Into the Black, Sean T. Collins / Rolling Stone
"James is still cool," Shelly assures her friends, who all seem to think he's weird. "He's always been cool." It's a heart-meltingly sweet thing to about one of the show's most mocked characters – a former motorcycle-riding would-be heartthrob at the center of a noir-pastiche love triangle during Season Two that's frequently cited as the series' worst storylines. Now he's greeted with joy, the way you feel when you go to your 25-year high-school reunion and see pretty much anyone who managed to show up.
In this last scene, Lynch and Frost finally roll out not the red curtains but the red carpet, welcoming us back to the world and the characters we'd thought we'd lost. To steal the name of the show within the show from the original series, it's an invitation to love – a sign that despite all the horror we've witnessed and the 25-plus years of misery they imply, there are still good-hearted people out there, and in this show, waiting down at the roadhouse for us to show up and get to know them once more. It is happening again.
Twin Peaks: The Return Is Riveting, Horrifying, and Patience-Taxing, Matt Zoller Seitz / Vulture
This is Lynch the experimental filmmaker — the filmmaker Lynch has always been.
We were reminded of this Sunday night via two hours of sumptuously photographed, obtuse, patience-taxing, and sometimes demonically horrifying imagery that I’ll bet single-handedly destroyed the nostalgic goodwill that had accrued since the show was announced. Some may have tuned into this thing expecting coffee and donuts and pie and sexy young people dancing in front of jukeboxes and riding motorcycles through the woods and eccentric character actors bantering, plus the occasional dream or nightmare or a bit of nonsensical plotting. Instead, they got two hours of Lynch’s 2002 short film series Rabbits. “Running swollen blue feet. Tearing. Scraping. Black. Old. Blood. Yellow. Saliva,” proclaims the humanoid rabbit patriarch, reciting poetry in a sitcom living room.
David Lynch reboot will baffle and irk even hardcore fans (Mark Lawson / The Guardian)
Filled with giants, dwarves, monsters and ghosts, Twin Peaks most resembles a modern fairytale written on LSD then heavily redacted by the CIA. But at least the original series had the viewer-friendly structure of a whodunnit to glue the peculiarities together. The start of the new run is more of a what-is-it? [...]
Lynch is unusual among screen writer-directors in having separate and significant careers as a musician and visual artist, and his multi-skilling is ever more to the fore here. The intricate noisescape of squeaks, scratches and chords (Lynch takes a separate sole credit for sound design) could be released as an album; the images might be hung in the Museum of Modern Art. In a shot of New York at night, lit skyscrapers look like fountains flowing with gold. [...]

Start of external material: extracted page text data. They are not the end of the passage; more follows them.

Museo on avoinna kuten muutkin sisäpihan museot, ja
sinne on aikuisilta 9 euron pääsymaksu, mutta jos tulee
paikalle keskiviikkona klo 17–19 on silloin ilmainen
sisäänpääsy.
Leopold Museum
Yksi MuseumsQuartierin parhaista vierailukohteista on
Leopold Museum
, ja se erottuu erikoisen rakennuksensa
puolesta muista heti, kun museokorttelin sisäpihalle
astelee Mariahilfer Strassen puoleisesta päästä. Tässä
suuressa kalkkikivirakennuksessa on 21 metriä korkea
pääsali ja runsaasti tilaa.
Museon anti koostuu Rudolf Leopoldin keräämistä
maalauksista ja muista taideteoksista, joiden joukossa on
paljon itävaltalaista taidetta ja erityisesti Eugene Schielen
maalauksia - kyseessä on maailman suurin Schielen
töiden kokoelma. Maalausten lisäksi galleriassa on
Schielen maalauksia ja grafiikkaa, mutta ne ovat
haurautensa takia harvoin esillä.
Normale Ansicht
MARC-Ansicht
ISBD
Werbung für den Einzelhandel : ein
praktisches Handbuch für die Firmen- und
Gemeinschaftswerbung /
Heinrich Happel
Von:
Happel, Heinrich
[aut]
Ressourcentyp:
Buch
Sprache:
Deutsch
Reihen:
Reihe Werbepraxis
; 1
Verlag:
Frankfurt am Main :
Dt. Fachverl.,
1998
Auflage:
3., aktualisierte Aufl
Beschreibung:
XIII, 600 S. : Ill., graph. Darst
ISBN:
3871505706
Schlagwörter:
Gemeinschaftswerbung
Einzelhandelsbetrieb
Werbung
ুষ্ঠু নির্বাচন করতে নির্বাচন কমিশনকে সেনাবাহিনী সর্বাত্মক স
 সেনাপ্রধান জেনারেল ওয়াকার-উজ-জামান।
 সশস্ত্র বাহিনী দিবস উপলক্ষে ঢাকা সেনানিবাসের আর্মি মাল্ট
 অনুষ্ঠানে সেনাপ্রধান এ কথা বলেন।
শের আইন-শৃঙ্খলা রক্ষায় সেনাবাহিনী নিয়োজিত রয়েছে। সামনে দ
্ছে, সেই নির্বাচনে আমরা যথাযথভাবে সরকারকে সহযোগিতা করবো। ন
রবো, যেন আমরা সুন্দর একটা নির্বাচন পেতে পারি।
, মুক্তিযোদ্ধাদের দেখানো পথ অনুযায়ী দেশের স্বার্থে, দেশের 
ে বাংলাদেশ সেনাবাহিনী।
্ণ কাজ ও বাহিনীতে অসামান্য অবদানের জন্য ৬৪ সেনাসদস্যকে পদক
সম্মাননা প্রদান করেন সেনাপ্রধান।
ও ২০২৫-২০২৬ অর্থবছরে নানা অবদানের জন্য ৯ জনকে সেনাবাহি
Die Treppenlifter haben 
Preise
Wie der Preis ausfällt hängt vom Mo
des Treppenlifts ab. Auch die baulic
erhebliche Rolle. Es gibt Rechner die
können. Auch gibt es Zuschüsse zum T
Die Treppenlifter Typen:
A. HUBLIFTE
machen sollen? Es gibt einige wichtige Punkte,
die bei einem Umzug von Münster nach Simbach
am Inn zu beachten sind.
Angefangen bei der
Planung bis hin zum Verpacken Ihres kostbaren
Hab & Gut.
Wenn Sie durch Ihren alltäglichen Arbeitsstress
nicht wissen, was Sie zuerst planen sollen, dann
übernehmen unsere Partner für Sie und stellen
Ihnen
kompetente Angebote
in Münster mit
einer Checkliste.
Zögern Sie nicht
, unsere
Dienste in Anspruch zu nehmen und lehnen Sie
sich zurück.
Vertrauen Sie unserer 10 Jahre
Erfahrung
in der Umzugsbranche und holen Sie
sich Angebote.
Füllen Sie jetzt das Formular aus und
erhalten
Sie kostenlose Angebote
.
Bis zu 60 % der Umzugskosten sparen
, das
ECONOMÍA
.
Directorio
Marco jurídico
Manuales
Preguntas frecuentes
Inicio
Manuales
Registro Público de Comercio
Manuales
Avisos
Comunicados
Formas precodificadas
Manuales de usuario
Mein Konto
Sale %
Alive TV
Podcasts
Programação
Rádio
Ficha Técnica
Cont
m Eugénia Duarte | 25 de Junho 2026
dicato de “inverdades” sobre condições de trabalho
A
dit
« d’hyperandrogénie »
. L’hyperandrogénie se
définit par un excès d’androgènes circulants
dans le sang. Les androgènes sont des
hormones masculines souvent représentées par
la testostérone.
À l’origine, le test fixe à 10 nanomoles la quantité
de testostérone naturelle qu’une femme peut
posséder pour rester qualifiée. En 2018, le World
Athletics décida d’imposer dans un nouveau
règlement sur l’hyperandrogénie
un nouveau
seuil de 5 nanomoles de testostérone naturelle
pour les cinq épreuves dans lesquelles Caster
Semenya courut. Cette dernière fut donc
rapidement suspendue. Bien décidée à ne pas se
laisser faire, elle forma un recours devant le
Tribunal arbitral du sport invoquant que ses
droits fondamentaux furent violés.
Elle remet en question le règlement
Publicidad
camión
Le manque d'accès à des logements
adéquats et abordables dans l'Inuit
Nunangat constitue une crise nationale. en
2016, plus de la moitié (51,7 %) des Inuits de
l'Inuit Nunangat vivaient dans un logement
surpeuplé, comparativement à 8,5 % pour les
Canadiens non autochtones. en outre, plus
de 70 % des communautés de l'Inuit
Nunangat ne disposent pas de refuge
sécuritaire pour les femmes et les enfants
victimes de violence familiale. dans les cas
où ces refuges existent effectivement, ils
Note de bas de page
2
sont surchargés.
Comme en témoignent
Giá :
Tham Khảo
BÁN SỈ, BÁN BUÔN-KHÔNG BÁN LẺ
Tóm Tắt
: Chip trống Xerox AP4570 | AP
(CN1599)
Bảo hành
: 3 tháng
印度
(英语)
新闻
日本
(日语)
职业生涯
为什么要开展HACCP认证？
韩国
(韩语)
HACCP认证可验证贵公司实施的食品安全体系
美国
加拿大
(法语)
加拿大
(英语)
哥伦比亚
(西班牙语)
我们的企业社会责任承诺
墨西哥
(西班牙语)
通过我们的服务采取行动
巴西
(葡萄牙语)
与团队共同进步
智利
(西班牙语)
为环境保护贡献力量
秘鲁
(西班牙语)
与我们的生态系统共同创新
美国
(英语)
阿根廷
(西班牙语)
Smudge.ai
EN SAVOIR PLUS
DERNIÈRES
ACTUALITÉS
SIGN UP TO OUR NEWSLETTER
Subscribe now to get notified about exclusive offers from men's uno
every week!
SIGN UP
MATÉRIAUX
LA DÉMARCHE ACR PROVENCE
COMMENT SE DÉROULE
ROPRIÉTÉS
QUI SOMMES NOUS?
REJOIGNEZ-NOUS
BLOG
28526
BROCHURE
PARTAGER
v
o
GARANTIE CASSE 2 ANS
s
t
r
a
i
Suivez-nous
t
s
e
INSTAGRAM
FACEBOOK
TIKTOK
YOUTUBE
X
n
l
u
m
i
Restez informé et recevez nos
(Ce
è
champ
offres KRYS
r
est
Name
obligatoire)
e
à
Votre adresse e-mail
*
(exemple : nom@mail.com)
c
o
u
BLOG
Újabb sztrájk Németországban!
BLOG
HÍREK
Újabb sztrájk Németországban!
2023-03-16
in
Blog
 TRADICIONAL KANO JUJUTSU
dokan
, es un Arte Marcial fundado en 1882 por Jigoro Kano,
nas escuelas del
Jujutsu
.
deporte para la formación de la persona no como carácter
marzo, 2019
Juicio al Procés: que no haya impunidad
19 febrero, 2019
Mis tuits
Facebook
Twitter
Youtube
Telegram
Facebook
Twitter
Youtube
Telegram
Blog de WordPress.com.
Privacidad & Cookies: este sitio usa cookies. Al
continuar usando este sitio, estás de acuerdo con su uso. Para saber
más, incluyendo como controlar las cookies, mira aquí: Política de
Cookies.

The surreal scenes and baffling narrative of the original Twin Peaks hit TV at a time when no one else was doing that kind of thing. Now that it’s rare to see a drama with the beginning, middle and end in that order, Lynch has remained ahead of the pack by going even further out there.
With this series, though, he must entice a new crowd while also satisfying those superfans who have spent the last 26 years drafting the show’s return in their minds. By gathering up loose ends and shaking them even looser, the first two hours seem more likely to please those already in the unknown. But this is a show that radically raised the creative ambitions of TV – we should give it time to reveal if it can be a game-changer again.